╭─ Listed entries

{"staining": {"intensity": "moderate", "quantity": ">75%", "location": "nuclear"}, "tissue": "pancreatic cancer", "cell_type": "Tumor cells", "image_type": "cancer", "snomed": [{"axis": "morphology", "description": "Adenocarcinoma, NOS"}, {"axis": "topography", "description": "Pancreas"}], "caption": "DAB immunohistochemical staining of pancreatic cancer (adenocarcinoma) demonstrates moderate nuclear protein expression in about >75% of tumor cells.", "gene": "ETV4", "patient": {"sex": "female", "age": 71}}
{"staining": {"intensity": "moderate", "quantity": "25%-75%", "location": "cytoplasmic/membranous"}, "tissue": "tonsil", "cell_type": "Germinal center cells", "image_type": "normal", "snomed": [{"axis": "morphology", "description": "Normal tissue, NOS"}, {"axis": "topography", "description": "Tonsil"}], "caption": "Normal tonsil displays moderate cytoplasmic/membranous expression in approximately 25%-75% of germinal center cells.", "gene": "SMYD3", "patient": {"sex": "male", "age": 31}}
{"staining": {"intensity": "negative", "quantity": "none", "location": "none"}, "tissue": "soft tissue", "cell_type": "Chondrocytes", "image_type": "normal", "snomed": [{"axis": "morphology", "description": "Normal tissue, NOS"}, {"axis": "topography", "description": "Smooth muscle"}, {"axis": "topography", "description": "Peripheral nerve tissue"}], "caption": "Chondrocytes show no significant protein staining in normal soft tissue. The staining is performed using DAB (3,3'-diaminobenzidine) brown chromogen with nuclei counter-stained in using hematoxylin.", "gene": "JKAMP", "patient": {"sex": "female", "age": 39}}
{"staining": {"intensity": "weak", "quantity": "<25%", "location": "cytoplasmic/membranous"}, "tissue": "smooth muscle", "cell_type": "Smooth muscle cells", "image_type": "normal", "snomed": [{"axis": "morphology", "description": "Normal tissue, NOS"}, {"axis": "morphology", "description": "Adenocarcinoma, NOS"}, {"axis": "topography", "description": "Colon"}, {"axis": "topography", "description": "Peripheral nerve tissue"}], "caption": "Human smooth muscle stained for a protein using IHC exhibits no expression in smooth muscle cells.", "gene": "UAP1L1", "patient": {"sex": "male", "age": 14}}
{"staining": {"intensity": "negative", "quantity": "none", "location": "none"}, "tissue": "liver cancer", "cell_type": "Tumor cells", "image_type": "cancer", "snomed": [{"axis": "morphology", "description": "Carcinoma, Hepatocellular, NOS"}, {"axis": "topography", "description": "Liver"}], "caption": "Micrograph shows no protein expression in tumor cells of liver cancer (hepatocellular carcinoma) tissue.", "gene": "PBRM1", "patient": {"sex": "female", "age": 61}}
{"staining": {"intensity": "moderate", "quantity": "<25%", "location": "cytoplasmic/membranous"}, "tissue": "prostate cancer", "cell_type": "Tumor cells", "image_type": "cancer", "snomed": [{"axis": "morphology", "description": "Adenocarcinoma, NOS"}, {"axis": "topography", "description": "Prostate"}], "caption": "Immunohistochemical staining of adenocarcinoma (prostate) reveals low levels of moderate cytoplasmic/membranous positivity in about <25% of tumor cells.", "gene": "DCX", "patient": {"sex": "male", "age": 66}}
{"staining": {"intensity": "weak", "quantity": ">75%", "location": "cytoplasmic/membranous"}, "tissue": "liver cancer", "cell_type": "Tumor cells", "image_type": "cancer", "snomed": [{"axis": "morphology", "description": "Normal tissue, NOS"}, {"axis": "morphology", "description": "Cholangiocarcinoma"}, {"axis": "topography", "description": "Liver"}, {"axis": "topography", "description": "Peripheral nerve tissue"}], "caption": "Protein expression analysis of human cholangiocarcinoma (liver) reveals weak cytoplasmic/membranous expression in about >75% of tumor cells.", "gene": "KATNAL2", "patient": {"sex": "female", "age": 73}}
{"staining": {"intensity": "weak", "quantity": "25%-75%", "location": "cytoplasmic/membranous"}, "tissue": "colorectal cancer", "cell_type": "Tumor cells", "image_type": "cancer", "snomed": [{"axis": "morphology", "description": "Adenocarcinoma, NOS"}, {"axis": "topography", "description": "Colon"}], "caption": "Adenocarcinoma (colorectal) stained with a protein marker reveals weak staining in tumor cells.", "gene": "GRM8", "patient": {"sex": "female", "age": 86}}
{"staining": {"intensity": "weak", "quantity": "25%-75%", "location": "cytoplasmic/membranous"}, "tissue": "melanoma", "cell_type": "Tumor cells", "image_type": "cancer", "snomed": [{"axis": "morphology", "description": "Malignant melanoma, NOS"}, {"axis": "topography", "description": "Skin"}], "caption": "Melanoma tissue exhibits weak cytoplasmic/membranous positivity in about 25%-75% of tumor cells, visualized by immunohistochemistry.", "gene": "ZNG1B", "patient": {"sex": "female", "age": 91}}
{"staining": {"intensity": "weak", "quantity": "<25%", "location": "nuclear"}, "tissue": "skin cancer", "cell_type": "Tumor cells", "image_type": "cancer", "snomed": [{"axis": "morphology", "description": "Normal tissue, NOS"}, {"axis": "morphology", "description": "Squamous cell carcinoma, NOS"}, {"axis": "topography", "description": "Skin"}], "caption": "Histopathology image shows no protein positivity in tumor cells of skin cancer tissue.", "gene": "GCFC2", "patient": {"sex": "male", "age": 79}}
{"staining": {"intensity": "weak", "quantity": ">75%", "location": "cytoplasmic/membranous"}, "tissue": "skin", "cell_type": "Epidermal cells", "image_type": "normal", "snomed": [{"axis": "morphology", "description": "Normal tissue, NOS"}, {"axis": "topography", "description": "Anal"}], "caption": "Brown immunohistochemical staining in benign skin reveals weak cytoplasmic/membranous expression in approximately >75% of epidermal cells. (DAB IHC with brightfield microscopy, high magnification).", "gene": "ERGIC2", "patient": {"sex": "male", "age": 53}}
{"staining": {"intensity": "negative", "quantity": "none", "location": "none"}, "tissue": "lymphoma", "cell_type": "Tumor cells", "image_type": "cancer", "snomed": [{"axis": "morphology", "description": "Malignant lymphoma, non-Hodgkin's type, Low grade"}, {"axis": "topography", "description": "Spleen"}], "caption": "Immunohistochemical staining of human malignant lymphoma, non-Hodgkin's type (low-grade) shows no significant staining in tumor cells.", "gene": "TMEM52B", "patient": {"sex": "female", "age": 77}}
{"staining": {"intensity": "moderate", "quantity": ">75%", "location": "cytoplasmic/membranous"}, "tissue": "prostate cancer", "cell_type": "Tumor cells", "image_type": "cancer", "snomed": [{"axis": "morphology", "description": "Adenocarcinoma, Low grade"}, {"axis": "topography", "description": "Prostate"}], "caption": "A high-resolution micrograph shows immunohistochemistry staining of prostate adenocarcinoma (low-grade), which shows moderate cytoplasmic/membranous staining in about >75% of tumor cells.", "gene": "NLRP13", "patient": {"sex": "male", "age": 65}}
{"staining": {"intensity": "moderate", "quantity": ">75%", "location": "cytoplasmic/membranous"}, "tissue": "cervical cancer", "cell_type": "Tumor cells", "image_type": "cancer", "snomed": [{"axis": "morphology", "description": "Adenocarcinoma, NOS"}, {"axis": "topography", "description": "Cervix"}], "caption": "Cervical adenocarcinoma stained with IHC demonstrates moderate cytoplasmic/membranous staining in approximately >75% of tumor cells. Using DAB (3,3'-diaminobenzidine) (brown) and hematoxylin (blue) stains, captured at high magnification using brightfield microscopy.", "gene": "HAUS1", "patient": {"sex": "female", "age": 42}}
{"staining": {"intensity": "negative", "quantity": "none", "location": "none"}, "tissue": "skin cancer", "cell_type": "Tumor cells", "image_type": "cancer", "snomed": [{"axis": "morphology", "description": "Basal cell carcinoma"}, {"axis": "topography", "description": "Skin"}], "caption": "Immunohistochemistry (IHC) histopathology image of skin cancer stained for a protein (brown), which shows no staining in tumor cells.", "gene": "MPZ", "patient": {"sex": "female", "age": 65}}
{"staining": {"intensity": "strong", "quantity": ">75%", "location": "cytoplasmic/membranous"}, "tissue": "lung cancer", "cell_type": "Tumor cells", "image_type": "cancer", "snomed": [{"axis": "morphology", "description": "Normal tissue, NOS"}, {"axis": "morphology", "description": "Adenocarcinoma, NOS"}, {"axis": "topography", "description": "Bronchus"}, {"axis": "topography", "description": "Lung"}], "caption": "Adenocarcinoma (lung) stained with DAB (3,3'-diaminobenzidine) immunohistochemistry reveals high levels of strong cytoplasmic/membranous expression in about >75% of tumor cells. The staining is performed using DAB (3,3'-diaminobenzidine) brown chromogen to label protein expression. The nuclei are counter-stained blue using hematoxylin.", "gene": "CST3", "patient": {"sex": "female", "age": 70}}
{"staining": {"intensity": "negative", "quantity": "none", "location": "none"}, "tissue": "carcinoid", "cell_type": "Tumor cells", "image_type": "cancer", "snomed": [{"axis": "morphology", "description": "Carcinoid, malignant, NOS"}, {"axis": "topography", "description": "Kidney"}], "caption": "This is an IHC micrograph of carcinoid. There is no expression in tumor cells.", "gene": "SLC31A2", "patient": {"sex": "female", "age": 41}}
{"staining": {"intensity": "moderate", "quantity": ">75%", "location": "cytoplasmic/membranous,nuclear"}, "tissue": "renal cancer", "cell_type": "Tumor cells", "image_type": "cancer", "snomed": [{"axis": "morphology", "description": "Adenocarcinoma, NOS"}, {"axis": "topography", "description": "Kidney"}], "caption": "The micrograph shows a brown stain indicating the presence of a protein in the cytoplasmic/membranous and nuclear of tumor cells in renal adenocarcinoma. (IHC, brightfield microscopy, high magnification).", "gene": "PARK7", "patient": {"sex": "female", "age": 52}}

╰─

Please find, in the entries above, every line where "grade" occurs, and copy it.

* [Final answer]
{"staining": {"intensity": "negative", "quantity": "none", "location": "none"}, "tissue": "lymphoma", "cell_type": "Tumor cells", "image_type": "cancer", "snomed": [{"axis": "morphology", "description": "Malignant lymphoma, non-Hodgkin's type, Low grade"}, {"axis": "topography", "description": "Spleen"}], "caption": "Immunohistochemical staining of human malignant lymphoma, non-Hodgkin's type (low-grade) shows no significant staining in tumor cells.", "gene": "TMEM52B", "patient": {"sex": "female", "age": 77}}
{"staining": {"intensity": "moderate", "quantity": ">75%", "location": "cytoplasmic/membranous"}, "tissue": "prostate cancer", "cell_type": "Tumor cells", "image_type": "cancer", "snomed": [{"axis": "morphology", "description": "Adenocarcinoma, Low grade"}, {"axis": "topography", "description": "Prostate"}], "caption": "A high-resolution micrograph shows immunohistochemistry staining of prostate adenocarcinoma (low-grade), which shows moderate cytoplasmic/membranous staining in about >75% of tumor cells.", "gene": "NLRP13", "patient": {"sex": "male", "age": 65}}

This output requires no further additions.